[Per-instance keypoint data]
• • • • •

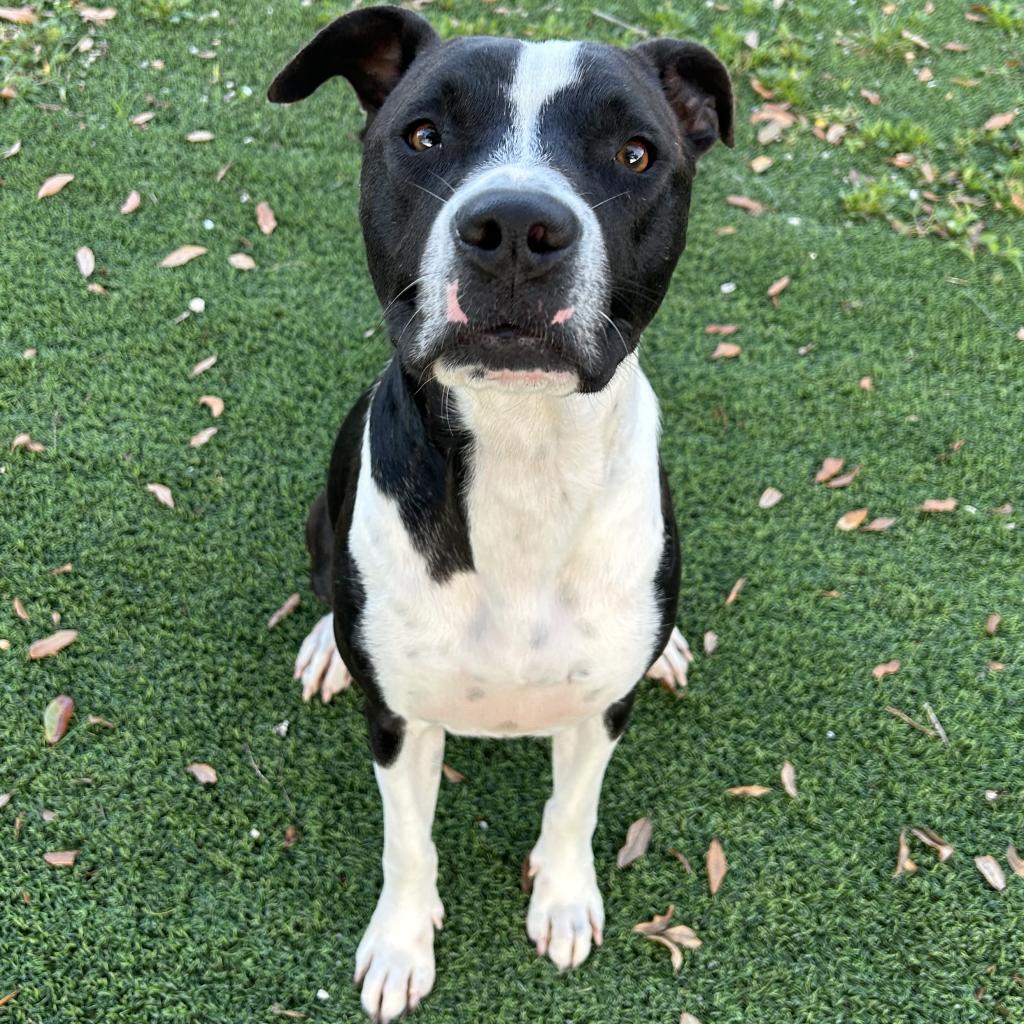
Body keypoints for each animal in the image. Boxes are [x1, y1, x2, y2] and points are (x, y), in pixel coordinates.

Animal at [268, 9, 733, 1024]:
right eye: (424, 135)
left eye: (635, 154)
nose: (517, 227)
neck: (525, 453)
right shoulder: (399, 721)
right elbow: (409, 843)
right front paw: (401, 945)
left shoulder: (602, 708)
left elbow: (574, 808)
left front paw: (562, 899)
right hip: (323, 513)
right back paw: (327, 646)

• • • • •

### WORK INSTRUCTION
Your answer must be an exact copy of the records, minus any pictures.

### SOLUTION TO THIS EXERCISE
Body keypoints for each animal in the image. Boxes are [x1, y1, x2, y2] and points are (x, y), in pixel coordinates.

Animal at [268, 9, 733, 1024]:
right eye: (424, 135)
left eye: (635, 154)
nose: (517, 227)
neck: (525, 453)
right shoulder: (399, 721)
right elbow: (409, 843)
right front paw: (401, 945)
left shoulder: (602, 708)
left elbow: (574, 808)
left front paw: (562, 899)
right hip: (323, 513)
right back paw: (327, 646)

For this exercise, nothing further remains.